The Canucks, many of their players have said, genuinely enjoy playing together. They are friends as well as teammates. The young core players have been together for four years. But, except for three rounds of playoff bubble hockey in Edmonton in 2020, they haven’t won.

President of hockey operations Jim Rutherford and general manager Patrik Allvin have talked about culture since they arrived last winter. Are the players too comfortable?

In the baseball movie Moneyball, Oakland Athletics general manager Billy Beane, played handsomely by Brad Pitt, smashes a bat in the clubhouse when he sees his players dancing and having fun after a loss.

“Is losing fun?” Beane asks.

With the players stunned into silence, Beane raises a finger and cocks his head slightly to listen before saying: “That’s what losing sounds like.”

No one on the Canucks is dancing after losses. But have they become accustomed to them?

“I’m not in there and I don’t know what they feel for each other,” Boudreau said. “But I personally never make them feel comfortable if they’re not winning. Same as I told them last year when I got here; ‘Winning is the only thing. I don’t care what your numbers are.’ Whether we win 7-6 or 1-0 . . . winning is everything.

“You guys don’t see that side of me (but) I give them sh– way more than I want to, but it’s my job. If we have a bad period, I’ll go right in and rip them. But then. . . I’ve got to build them back up. I’ve got to find something positive out of it that can make the next period better.”

“Bruce is the positive guy, right?” winger J.T. Miller said. “He has a more positive body language that I do — just as people. That’s one of his best qualities as a coach. He gets us to want to run through a wall as a team every day. But as a group, you can’t just say be positive and then put up a bad effort be positive. For me, if you want to be positive, have something positive to talk about. Like, go compete, play hard, play within our structure, do your job. Sometimes you go out and you lose the game (but) you played a helluva game. That would be positive. But it’s hard to be positive watching our video and not liking what we see.”

Asked about having fun, Miller said each individual reacts differently to situations.

“Whether you’re happy, positive, pissed off, it shouldn’t matter,” he said. “Guys breaking sticks over the boards — I’ve obviously done that — or guys that are just laid-back guys, it doesn’t matter. I don’t care if you’re out there smiling or you’re out there running guys in practice. We have an expectation of the right way to play in practice and in the game. As a leader and guys on the team that have accountability levels, that should be our standard at all time — just to play the same way.

“Every day we come in here, we’re like, ‘Did we play to our standard or not?’ And as of late, we have not.”

Miller insisted players hold each other accountable.

“I think this group is really hard on each other, but in a good way,” Ekman-Larsson said. “I think we’ve been positive when we have to be, but we’ve also been hard on each other when we when we have to be.
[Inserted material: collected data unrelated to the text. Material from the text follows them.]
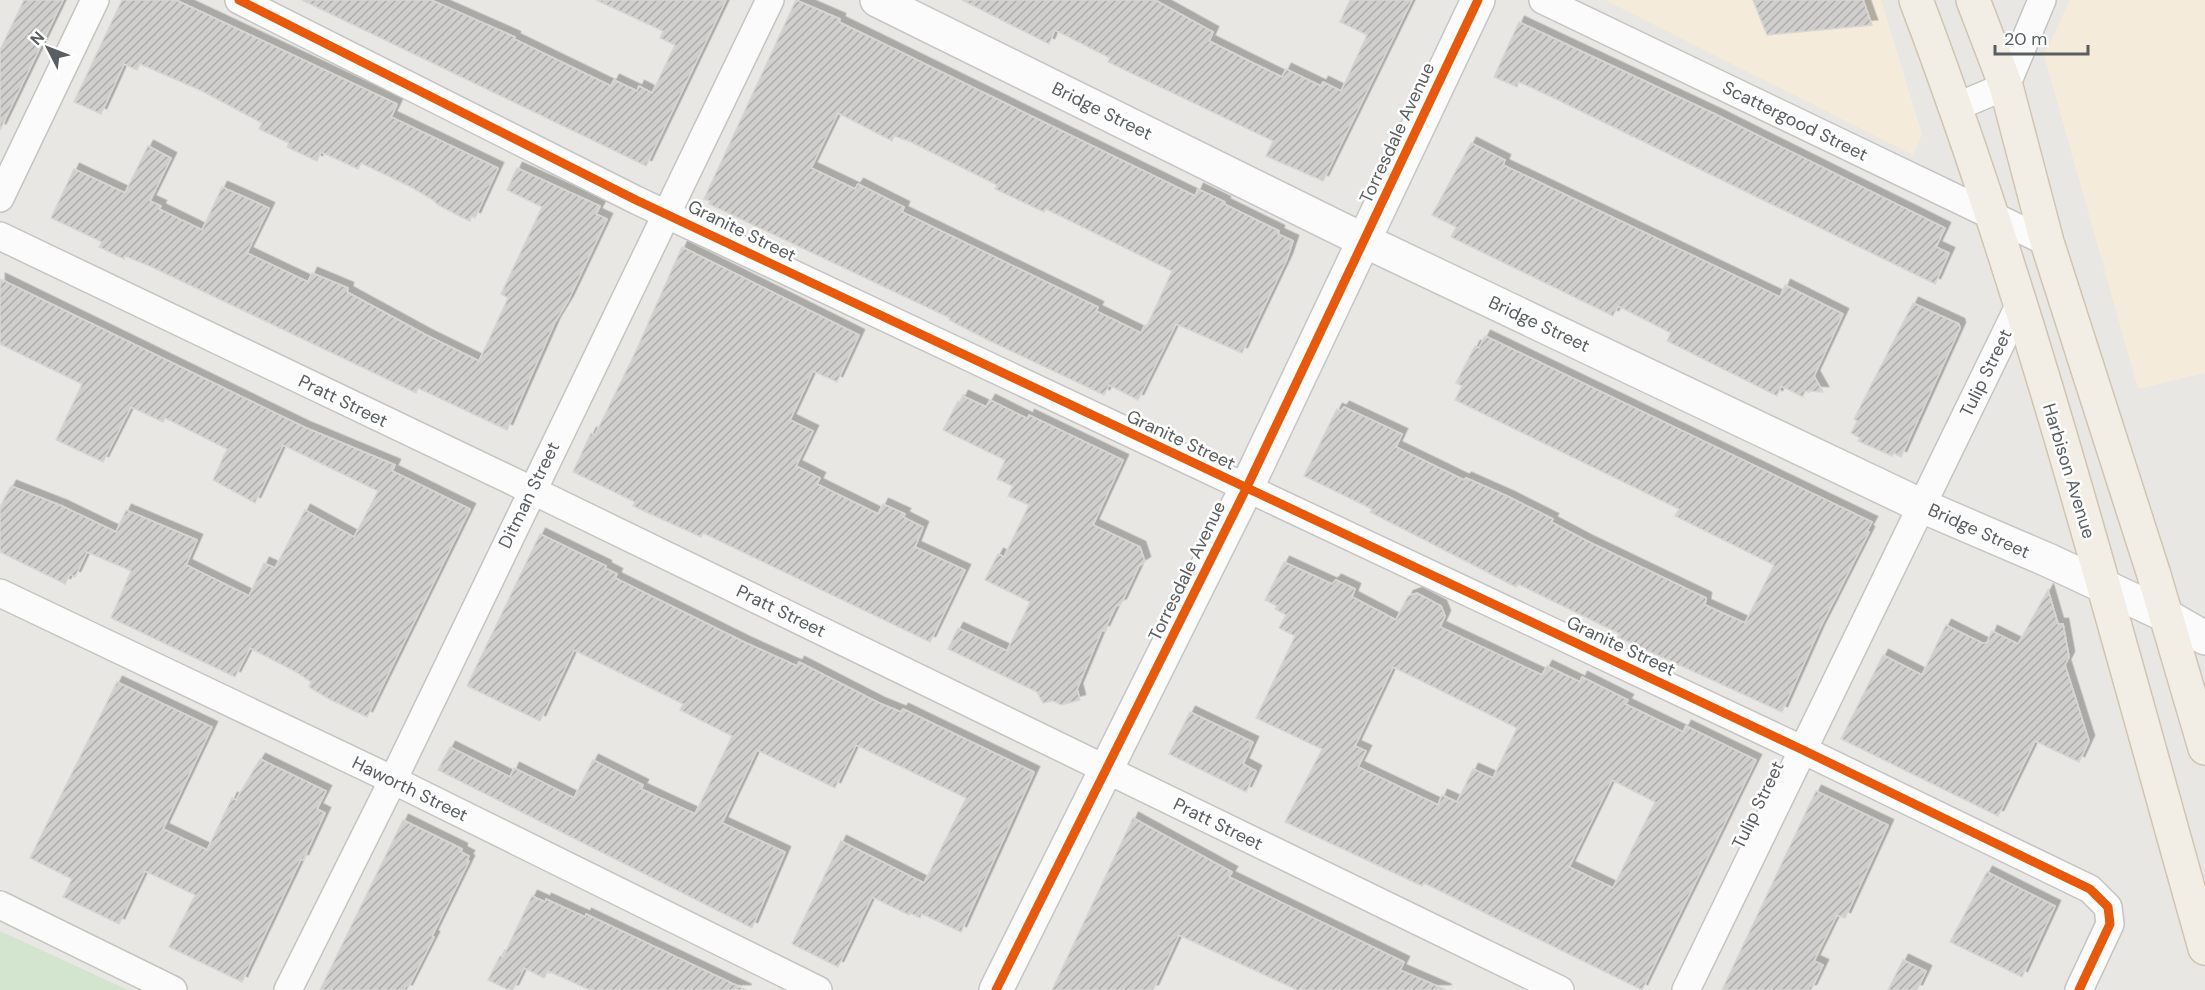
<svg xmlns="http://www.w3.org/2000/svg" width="2205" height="990" font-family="'DM Sans',sans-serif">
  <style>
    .commercial { fill: #f4ebdb }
    .green { fill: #d3e5ce }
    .building { fill: url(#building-hatch); stroke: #d8d6d2; stroke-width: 1.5; fill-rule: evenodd; filter: url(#shadow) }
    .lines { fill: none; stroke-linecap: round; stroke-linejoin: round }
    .street-casing { stroke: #c4c4c3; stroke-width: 30 }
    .secondary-casing { stroke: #c5c6c5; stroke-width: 36 }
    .primary-casing { stroke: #d1c4b1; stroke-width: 36 }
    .street { stroke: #fcfbfb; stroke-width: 27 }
    .secondary { stroke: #fcfbfb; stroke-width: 33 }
    .primary { stroke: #f2eee6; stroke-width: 33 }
    .cycleway-casing { stroke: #fff; stroke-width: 13 }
    .cycleway { stroke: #e8590c; stroke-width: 9 }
    .labels { text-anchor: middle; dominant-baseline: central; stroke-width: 5; stroke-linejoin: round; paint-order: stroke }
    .street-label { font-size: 18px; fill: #595e61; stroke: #fff }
  </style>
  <defs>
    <pattern id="building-hatch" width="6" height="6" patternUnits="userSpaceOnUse" patternTransform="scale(1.5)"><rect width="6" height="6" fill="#d1cfcd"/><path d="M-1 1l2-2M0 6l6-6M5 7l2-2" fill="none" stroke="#adabaa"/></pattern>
    <filter id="shadow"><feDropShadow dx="5.5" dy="-5.5" stdDeviation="0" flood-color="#0004"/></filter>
  </defs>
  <rect width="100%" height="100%" fill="#e9e7e3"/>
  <!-- commercial -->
  <g class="commercial">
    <path d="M 1605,0 L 1881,0 L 1922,134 L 1913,155 Z"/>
    <path d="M 2070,0 L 2205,0 L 2205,373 L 2138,389 L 2044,55 Z"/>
  </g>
  <!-- green -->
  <path class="green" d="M 0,931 L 128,990 L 0,990 Z"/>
  <!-- building -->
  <g class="building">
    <path d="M 24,0 L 63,0 L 0,130 L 0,50 Z"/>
    <path d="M 122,0 L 176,0 L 397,104 L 391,117 L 498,168 L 475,218 L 471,216 L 470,221 L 461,217 L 438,205 L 433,200 L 411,187 L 361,163 L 358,169 L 321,152 L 317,161 L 306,156 L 287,147 L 289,143 L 259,129 L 262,123 L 202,91 L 140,64 L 137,70 L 124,64 L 101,114 L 74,102 Z"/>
    <path d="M 302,0 L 431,0 L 515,37 L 514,39 L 611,86 L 614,80 L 637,91 L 639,86 L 652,93 L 675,45 L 660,38 L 663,31 L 596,0 L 726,0 L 646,166 Z"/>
    <path d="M 796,0 L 840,19 L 839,22 L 876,40 L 1195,196 L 1198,189 L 1225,202 L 1224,204 L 1279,231 L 1278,234 L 1293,241 L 1287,259 L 1242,353 L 1176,324 L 1138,400 L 1109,385 L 1104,395 L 988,340 L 949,320 L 950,318 L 709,204 L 710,201 L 704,199 ZM 838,113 L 892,141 L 894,136 L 911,142 L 997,185 L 995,189 L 1044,212 L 1046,209 L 1172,271 L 1147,326 L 1145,325 L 1141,333 L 1096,311 L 1098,307 L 902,212 L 904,207 L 858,184 L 855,189 L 811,168 Z"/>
    <path d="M 962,0 L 1155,0 L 1213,32 L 1209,41 L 1245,59 L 1282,77 L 1286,69 L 1321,86 L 1323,82 L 1341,91 L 1367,35 L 1340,22 L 1350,0 L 1412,0 L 1323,181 L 1266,156 L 1273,141 L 1108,62 L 1110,58 L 1055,30 L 1049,44 Z"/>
    <path d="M 1753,0 L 1863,0 L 1872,25 L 1767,35 Z"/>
    <path d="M 1519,22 L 1719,116 L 1945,228 L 1936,247 L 1949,253 L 1935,284 L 1554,98 L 1519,82 L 1517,87 L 1494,77 Z"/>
    <path d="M 1471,143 L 1505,160 L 1503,165 L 1780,297 L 1785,285 L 1843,314 L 1814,376 L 1823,392 L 1805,391 L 1803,397 L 1781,386 L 1777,396 L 1667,341 L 1671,333 L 1618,306 L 1613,316 L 1451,237 L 1456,227 L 1432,215 Z"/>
    <path d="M 148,146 L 171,158 L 150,201 L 161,206 L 159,209 L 202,230 L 222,187 L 269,208 L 247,253 L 308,282 L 312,273 L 348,288 L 347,292 L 426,335 L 479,361 L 508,298 L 501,294 L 542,207 L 507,190 L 517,168 L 600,206 L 596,214 L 607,219 L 568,301 L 555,322 L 507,430 L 418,388 L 416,393 L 152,267 L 125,256 L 124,259 L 99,247 L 102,242 L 51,218 L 74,169 L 125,193 Z"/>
    <path d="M 682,247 L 859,335 L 837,382 L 813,371 L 790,420 L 813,431 L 796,466 L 820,478 L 817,484 L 878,514 L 883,504 L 905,514 L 903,517 L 923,527 L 915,547 L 965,570 L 930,642 L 703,533 L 701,537 L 633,506 L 635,502 L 573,472 L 591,433 L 595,435 L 635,353 Z"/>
    <path d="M 0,279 L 304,427 L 395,465 L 392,471 L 470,509 L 367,717 L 329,699 L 309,687 L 311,682 L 296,672 L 250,648 L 235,677 L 111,618 L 131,571 L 87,552 L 75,577 L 70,574 L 65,584 L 0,552 L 0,507 L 11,486 L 62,506 L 116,532 L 126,510 L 197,540 L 186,565 L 249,596 L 264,563 L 275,568 L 305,510 L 354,537 L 378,491 L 283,445 L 255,503 L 213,480 L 227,449 L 165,418 L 163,422 L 131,407 L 103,462 L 56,440 L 82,384 L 0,344 Z"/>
    <path d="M 1913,303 L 1959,324 L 1960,328 L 1901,457 L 1894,453 L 1892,456 L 1858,441 L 1860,438 L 1851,433 L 1857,421 L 1854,419 Z"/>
    <path d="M 1485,336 L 1872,522 L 1867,531 L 1869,532 L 1819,630 L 1782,712 L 1618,637 L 1620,634 L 1518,584 L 1516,587 L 1370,512 L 1372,509 L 1304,476 L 1337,409 L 1341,411 L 1344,407 L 1402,434 L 1396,447 L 1464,480 L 1466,478 L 1509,497 L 1553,519 L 1551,522 L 1587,541 L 1706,598 L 1705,605 L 1745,623 L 1774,565 L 1675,516 L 1679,509 L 1455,400 L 1462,386 L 1456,383 L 1475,346 L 1479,348 Z"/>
    <path d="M 963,396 L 986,407 L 990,400 L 1028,419 L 1029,415 L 1123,460 L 1093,525 L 1140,547 L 1145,562 L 1139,566 L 1121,604 L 1116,606 L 1104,631 L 1102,630 L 1077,689 L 1080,700 L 1061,705 L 1053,701 L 1043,703 L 1037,692 L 948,649 L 958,628 L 1007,651 L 1030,602 L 985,580 L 998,554 L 1004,557 L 1029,505 L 1008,496 L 1013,486 L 997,479 L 1005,460 L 943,430 L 958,401 L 960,402 Z"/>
    <path d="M 540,534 L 606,566 L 605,568 L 617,574 L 615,578 L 744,642 L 797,666 L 799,662 L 879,703 L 901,712 L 903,709 L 1034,772 L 961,932 L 922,914 L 920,918 L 910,913 L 909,915 L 872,897 L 838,967 L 792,944 L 841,841 L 924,883 L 966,798 L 856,745 L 835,788 L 757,750 L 722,823 L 785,852 L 752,928 L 438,770 L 450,747 L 510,777 L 514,768 L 574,798 L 593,760 L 643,785 L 641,789 L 695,814 L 732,736 L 680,710 L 683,704 L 574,650 L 540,721 L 467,686 Z"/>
    <path d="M 1284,562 L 1332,584 L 1336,580 L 1355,589 L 1352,597 L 1396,620 L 1408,596 L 1417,593 L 1441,606 L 1445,616 L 1440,627 L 1542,675 L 1547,666 L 1580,682 L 1582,677 L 1628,700 L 1625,704 L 1683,732 L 1686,726 L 1756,760 L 1642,990 L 1424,883 L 1422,886 L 1285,822 L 1322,749 L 1256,718 L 1295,636 L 1279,628 L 1286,615 L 1275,609 L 1277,606 L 1265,600 ZM 1393,667 L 1517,728 L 1493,778 L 1473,769 L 1457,802 L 1442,795 L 1438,805 L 1358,767 L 1366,751 L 1355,746 ZM 1612,780 L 1655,802 L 1613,888 L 1569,867 Z"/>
    <path d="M 2048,590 L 2058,624 L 2063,624 L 2069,657 L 2065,665 L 2089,741 L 2079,762 L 2035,741 L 1998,816 L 1841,739 L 1883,655 L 1922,675 L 1946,625 L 1982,643 L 1987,643 L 1992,631 L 2018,644 Z"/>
    <path d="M 117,682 L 212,727 L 163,829 L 207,850 L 232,798 L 236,800 L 260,759 L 326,791 L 317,809 L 325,813 L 303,860 L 301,859 L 242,982 L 169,947 L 195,895 L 145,871 L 119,924 L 63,897 L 72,879 L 30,858 Z"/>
    <path d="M 1190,712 L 1253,742 L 1243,764 L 1256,771 L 1246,792 L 1169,754 Z"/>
    <path d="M 1816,791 L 1888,825 L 1845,918 L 1837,915 L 1814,961 L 1823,965 L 1811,990 L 1722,990 Z"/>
    <path d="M 1133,818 L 1232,872 L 1229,877 L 1404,962 L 1400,970 L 1446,990 L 1297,990 L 1179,935 L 1153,990 L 1052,990 Z"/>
    <path d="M 403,820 L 462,849 L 461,852 L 469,856 L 467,860 L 469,861 L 432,936 L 434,937 L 407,990 L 320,990 Z"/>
    <path d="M 1987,872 L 2055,906 L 2022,977 L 1950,942 Z"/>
    <path d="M 532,896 L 545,902 L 546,899 L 585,917 L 586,914 L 746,990 L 590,990 L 548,971 L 544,978 L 524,968 L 513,990 L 509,990 L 488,980 L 500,956 L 503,957 Z"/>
    <path d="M 1903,960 L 1926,971 L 1917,990 L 1888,990 Z"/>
  </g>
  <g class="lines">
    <defs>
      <g id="street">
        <path d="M 239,0 L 636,200 L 1803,750 L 2090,889 L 2108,907 L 2110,924 L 2079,990"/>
        <path d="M 1543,0 L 2047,242"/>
        <path d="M 1956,107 L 2006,86 L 2042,0"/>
        <path d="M 0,198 L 95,0"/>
        <path d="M 0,236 L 550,499 L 1560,990"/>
        <path d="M 0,593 L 393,780 L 818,990"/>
        <path d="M 0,905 L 173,990"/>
        <path d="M 288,990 L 393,780 L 770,0"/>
        <path d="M 1686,990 L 2019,306"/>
      </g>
      <g id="secondary">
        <path d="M 877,0 L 1365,241 L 1922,506 L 2050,561 L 2165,615 L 2205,638"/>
        <path d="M 996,990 L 1246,489 L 1478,0"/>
      </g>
      <g id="primary">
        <path d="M 1916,0 C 2033,308 2115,631 2205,948"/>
        <path d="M 1973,0 L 2006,86 L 2047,242 L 2154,575 L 2205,748"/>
      </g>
    </defs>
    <!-- street casing -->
    <use href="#street" class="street-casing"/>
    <!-- secondary casing -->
    <use href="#secondary" class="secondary-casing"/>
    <!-- primary casing -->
    <use href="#primary" class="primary-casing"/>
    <!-- street -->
    <use href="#street" class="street"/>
    <!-- secondary -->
    <use href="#secondary" class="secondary"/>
    <!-- primary -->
    <use href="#primary" class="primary"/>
    <defs>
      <g id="cycleway">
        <path d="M 239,0 L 636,200 L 1803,750 L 2090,889 L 2108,907 L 2110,924 L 2079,990"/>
        <path d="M 996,990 L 1246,489 L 1478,0"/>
      </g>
    </defs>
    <!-- cycleway casing -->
    <use href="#cycleway" class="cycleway-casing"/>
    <!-- cycleway -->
    <use href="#cycleway" class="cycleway"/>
  </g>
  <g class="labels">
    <!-- street labels -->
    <g class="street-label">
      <text transform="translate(1102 111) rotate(26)">Bridge Street</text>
      <text transform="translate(1795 121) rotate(26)">Scattergood Street</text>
      <text transform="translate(1397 133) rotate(-65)">Torresdale Avenue</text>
      <text transform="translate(742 231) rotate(26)">Granite Street</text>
      <text transform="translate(1539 324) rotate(25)">Bridge Street</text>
      <text transform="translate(1986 373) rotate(-64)">Tulip Street</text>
      <text transform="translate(343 401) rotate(26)">Pratt Street</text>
      <text transform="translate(1181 440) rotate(25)">Granite Street</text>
      <text transform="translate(2069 471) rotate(73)">Harbison Avenue</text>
      <text transform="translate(529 495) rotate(-64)">Ditman Street</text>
      <text transform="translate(1979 531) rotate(24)">Bridge Street</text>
      <text transform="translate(1187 571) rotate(-64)">Torresdale Avenue</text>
      <text transform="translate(781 611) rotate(26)">Pratt Street</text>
      <text transform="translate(1621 646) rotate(25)">Granite Street</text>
      <text transform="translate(410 789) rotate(26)">Haworth Street</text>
      <text transform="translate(1758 805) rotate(-64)">Tulip Street</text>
      <text transform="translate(1218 824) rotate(26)">Pratt Street</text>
    </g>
  </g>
  <!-- north arrow -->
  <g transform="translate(48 48) rotate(312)" stroke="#ffffff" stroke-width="4.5" paint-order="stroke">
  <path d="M0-4.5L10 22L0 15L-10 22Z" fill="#595e61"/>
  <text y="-9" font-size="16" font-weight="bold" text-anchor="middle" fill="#595e61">N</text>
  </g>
  <!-- scale -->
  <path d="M1995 45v9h93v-9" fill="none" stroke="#595e61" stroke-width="3"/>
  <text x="2004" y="45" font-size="18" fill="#595e61" stroke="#ffffff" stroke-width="4.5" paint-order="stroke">20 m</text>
</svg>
Obviously, we’re in the position we are (at 13-15-3). We need to switch something and we need to play better. That’s what it comes down to.”

Boudreau relayed a message of hope to his players in this week, telling them about the 2015-16 season when he was coaching the Anaheim Ducks, who started 1-7-2 and didn’t make it back to .500 until New Year’s Eve. They went 31-10-5 the rest of the way.

“I’ve told them that story,” he said. “And then we ended up winning the division. And, you know, we’re two games under .500. We could do exactly what we did in Anaheim.”